The big idea, Ross said, is that “these sacred texts shouldn’t live in a dusty old vault; they are as relevant today as they ever were. We’re trying to blur the line between what’s inherited and what’s lived, what’s sacred and what’s mundane. It’s not that we make the sacred mundane — it’s that we elevate the mundane to be in the same conversation as the sacred text.”
The idea behind the festival, Ross said, is that the texts, and the plays they inspired, “become more relevant when put in conversation with each other and not siloed as separate stories.” He added: “As artists, we are really excited to see and present five very different ways of telling stories side by side in the same space. It’s logistically challenging but very thrilling.”
From the outset, Ross wanted to broaden the perspective and reach of the In[heir]itance Project beyond the Jewish community — and beyond his own perspective as a white, cis-gender male. His director, Pavageaux, a friend from the NYU undergraduate theater scene, was raised Catholic, in Texas. Their team is diverse on every level, and they made sure to cast their net as wide as possible during visits to each of the cities.

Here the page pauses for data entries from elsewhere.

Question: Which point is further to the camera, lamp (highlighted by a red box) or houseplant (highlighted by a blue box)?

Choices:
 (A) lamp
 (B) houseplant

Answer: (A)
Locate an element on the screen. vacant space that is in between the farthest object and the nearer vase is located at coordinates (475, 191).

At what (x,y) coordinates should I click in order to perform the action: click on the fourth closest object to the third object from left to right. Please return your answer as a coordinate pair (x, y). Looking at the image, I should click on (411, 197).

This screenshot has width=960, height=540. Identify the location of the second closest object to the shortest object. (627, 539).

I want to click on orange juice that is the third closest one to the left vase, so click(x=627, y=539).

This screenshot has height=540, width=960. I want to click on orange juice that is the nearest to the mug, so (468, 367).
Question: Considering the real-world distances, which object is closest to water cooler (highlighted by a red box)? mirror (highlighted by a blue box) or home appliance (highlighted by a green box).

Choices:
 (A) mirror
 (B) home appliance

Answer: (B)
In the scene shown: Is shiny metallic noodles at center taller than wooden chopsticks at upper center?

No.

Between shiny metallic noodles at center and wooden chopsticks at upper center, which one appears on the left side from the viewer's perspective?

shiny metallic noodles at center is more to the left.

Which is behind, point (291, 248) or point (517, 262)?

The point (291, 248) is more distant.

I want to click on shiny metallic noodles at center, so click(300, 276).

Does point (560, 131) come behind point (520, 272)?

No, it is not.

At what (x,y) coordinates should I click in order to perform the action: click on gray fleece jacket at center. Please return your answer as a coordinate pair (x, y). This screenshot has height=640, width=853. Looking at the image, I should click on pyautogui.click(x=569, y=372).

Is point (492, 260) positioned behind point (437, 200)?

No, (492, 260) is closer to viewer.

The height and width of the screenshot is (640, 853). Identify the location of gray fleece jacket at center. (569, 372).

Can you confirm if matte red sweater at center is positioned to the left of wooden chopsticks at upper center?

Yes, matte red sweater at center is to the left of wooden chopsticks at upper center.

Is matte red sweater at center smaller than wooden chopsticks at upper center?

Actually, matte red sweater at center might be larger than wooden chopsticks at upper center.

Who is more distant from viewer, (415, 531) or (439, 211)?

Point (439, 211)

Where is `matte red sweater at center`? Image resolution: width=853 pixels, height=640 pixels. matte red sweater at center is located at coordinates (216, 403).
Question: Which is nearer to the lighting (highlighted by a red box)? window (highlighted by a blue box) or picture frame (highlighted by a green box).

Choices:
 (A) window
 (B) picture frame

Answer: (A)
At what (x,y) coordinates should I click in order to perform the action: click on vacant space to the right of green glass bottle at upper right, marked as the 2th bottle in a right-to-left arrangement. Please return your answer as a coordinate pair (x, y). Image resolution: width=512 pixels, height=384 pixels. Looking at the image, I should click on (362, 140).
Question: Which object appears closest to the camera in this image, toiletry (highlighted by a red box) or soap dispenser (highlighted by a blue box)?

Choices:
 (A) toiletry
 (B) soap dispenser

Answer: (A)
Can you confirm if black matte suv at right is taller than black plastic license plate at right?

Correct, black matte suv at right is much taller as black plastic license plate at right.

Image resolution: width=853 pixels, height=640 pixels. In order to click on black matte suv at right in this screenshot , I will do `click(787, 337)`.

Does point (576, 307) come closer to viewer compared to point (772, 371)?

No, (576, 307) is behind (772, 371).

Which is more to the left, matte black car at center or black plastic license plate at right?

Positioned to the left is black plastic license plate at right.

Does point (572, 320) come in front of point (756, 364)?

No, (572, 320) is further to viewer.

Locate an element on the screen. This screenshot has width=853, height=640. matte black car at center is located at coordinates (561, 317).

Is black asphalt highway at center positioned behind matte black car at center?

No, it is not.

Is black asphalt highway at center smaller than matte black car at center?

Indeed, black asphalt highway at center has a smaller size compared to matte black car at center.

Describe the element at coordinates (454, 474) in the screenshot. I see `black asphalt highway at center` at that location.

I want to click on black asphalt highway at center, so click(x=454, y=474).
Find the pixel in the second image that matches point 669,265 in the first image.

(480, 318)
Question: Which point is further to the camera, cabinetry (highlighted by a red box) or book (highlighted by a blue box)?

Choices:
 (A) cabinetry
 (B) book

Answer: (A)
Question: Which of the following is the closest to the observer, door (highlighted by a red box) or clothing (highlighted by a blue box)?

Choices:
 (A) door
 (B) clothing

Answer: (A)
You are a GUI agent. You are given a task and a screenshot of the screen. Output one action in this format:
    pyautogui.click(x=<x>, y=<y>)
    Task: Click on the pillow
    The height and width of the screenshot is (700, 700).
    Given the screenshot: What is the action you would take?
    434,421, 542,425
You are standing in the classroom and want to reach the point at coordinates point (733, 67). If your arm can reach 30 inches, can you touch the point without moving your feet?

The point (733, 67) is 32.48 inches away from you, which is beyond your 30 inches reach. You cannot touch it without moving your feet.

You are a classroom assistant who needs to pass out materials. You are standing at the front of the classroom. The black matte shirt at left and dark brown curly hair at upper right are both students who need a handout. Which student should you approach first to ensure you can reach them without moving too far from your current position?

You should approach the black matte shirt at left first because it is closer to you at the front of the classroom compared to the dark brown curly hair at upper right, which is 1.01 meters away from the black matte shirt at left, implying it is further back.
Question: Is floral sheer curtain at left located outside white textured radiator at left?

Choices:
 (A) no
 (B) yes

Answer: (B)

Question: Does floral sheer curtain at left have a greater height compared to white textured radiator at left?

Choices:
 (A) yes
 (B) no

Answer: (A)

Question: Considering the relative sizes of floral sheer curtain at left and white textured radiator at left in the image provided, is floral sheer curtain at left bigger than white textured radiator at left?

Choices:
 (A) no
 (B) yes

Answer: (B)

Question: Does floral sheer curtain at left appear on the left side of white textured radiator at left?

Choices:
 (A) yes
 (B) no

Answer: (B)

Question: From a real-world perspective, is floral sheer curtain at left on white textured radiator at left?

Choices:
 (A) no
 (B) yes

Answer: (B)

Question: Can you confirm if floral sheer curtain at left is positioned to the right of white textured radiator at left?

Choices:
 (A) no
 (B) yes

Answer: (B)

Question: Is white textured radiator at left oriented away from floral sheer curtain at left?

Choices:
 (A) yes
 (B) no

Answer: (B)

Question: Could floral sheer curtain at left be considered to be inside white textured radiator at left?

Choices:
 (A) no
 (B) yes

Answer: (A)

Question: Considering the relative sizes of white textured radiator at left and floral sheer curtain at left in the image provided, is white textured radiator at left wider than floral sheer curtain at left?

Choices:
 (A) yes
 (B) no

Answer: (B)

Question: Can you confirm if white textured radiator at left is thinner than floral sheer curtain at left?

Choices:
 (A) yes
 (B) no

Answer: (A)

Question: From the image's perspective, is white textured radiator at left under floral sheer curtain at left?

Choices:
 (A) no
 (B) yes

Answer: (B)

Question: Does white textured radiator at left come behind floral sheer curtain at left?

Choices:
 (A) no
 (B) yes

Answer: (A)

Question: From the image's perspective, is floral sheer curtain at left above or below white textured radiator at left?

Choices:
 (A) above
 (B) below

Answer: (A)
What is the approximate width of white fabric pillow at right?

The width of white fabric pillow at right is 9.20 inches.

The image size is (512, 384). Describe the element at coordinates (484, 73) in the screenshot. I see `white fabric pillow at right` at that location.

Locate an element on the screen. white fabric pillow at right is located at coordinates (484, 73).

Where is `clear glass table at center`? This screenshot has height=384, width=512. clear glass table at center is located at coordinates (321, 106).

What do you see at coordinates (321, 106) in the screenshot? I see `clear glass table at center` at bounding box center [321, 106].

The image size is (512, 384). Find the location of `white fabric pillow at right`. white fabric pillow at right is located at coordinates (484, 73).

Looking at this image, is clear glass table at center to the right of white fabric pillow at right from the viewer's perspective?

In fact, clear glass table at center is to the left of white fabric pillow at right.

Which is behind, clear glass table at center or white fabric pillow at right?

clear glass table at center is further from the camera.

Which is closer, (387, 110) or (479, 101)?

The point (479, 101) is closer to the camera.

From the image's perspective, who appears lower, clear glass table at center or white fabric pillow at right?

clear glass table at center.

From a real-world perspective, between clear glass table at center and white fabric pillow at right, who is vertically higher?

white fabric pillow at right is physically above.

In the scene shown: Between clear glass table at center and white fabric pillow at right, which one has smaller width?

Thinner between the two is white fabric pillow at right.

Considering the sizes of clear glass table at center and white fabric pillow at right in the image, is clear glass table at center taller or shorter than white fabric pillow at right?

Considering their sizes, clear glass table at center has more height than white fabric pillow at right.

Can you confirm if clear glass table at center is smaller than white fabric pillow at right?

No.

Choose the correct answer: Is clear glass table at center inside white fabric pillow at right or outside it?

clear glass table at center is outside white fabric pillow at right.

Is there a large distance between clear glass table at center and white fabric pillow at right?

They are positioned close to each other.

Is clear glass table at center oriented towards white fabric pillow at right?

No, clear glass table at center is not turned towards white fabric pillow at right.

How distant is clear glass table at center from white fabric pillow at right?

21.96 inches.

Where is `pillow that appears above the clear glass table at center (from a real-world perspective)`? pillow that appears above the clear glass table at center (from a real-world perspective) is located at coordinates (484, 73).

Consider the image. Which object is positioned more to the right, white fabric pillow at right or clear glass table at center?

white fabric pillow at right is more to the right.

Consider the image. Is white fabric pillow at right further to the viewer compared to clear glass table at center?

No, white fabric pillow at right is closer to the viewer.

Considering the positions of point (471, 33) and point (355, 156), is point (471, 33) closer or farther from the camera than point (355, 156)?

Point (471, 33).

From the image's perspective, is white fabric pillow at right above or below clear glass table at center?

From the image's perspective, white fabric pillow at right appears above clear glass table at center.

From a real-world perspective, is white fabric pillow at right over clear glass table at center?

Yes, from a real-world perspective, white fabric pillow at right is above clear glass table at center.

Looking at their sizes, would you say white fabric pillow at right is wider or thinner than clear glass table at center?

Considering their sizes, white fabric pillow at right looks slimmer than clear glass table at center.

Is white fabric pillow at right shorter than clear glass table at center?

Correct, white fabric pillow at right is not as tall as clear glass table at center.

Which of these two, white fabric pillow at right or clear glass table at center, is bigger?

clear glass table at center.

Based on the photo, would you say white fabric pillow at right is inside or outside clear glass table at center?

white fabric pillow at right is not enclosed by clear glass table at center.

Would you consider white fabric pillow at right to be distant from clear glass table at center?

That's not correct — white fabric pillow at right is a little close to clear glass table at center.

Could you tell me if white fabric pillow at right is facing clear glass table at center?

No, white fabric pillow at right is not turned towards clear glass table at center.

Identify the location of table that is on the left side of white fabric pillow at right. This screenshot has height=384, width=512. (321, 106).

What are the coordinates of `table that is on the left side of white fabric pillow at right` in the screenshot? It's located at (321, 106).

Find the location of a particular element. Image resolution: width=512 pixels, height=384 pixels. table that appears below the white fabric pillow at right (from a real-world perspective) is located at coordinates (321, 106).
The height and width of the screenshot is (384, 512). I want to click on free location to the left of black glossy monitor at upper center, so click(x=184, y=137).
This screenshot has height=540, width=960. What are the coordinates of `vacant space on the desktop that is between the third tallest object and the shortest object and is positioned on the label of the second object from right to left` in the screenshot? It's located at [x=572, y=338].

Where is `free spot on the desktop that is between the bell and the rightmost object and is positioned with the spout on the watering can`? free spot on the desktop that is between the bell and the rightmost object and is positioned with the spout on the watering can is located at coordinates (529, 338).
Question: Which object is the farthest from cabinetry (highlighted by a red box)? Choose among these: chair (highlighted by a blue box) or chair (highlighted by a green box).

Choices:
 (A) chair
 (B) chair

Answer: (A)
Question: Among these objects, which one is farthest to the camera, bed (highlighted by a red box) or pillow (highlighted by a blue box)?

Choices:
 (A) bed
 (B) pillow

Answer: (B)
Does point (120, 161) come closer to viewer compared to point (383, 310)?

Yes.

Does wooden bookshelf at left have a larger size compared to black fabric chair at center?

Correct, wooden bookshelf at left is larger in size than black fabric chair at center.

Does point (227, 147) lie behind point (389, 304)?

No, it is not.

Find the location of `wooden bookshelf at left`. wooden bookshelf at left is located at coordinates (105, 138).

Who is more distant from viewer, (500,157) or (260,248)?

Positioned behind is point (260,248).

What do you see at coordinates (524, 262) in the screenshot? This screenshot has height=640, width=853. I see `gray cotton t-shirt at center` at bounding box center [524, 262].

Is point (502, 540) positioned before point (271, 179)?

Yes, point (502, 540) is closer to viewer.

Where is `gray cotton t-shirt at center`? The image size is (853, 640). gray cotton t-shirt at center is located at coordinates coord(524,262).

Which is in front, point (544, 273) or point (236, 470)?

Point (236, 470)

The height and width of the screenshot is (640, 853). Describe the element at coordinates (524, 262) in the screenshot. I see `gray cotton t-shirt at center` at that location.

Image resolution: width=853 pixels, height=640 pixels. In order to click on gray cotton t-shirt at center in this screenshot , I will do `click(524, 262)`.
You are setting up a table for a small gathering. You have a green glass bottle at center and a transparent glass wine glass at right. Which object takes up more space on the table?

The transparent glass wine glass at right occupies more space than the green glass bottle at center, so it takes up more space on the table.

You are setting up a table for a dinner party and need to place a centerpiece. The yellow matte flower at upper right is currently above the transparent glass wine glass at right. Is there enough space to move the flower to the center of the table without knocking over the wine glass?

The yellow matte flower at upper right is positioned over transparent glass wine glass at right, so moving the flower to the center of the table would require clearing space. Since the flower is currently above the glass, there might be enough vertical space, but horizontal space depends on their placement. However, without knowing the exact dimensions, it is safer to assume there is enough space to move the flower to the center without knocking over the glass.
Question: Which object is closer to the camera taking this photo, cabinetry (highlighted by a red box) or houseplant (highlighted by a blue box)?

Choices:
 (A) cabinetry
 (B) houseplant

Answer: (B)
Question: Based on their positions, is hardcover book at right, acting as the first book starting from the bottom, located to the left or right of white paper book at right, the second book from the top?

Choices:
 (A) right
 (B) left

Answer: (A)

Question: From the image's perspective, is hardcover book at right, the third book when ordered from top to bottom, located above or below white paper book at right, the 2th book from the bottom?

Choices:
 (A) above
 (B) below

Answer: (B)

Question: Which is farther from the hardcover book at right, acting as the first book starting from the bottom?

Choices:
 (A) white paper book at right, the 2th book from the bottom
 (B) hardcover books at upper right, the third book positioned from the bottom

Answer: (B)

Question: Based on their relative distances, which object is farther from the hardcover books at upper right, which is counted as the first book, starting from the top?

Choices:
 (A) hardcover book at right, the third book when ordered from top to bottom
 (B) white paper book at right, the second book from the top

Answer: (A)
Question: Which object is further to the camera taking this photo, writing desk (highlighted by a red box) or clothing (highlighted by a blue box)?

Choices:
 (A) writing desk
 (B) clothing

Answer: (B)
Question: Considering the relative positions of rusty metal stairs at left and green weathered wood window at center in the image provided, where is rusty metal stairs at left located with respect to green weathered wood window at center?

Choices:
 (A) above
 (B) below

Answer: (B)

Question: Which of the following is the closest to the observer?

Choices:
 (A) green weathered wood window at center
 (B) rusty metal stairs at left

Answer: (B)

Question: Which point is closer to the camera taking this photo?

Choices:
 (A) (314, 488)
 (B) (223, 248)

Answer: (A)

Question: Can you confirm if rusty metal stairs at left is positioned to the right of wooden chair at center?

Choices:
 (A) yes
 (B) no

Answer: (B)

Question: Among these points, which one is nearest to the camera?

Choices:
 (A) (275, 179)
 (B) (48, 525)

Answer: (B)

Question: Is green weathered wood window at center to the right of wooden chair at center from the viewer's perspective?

Pavageaux described the 14th Street Y festival as an opportunity to present the plays as a five-act family drama, moving through time.
“There’s a lot of value in looking at these ancient texts that, if you’re a religious person, you come to understand one particular way,” she said. “When you put all of these stories next to each other, and show them in different ways, it cracks that whole thing open. It forces you to examine what your assumptions are — both about the actual text, and what it means to modernize an ancient text.”
Jill Maidhof, the Director of Jewish Experiences at the Jewish Community Center of Greater Kansas City, helped Ross and Pavageaux connect with Muslim, Christian and Jewish clergy and community members, members of interfaith dialogue groups and an organization focused on infertility. The result was The Sarah Play, in which the fourth wall — separating audience from actors — dissolves, as three actors debate how to tell the primal story of Sarah and Hagar.
“There were revelations that came through every time I sat through one of these story circles or study sessions,” Maidhof said. “Every time, I learned something and came to appreciate different people’s respectfulness and thoughtfulness and creativity in expressing themselves. People want to be heard, and Jon and Chantal really heard them.”
“There were people in those story circles who, for example, had never sat next to a person in a hijab before,” she continued. “People don’t necessarily talk about who are we in this city, and what is this city about, and these issues of what did Sarah represent. I learned that Sarah is not mentioned by name in the Koran, and that Hagar is the prominent woman, and I learned that Ishmael was the person, according to Islamic tradition, who was brought by Abraham to be sacrificed.”
“I would have assumed that those following Abrahamic traditions believed the same of the Five Books of Moses, that we are all sort of coming from the same place — but no,” Maidhof continued. “From the very beginning — literally from Bereshit — we have different understandings.”
In the end, Maidhof said, The Sarah Play was “wonderful.” But Ross agrees that the process is just as important as the product.
“The idea that we’ve been able to be in places like Kansas and South Carolina and Texas, putting communities in conversation with one another through their inherited sacred texts, seems a pretty useful way to use our platform and our energies right now,” he said. “As we are more and more polarized, as we are more and more divided, as we are more and more calcified in our corners of comfort and belief, we see sacred texts being wielded as weapons for bad, for division, for the justification of bigotry. We realized that we could be a small part of the army that the world needs to reclaim sacred texts as instruments for good.”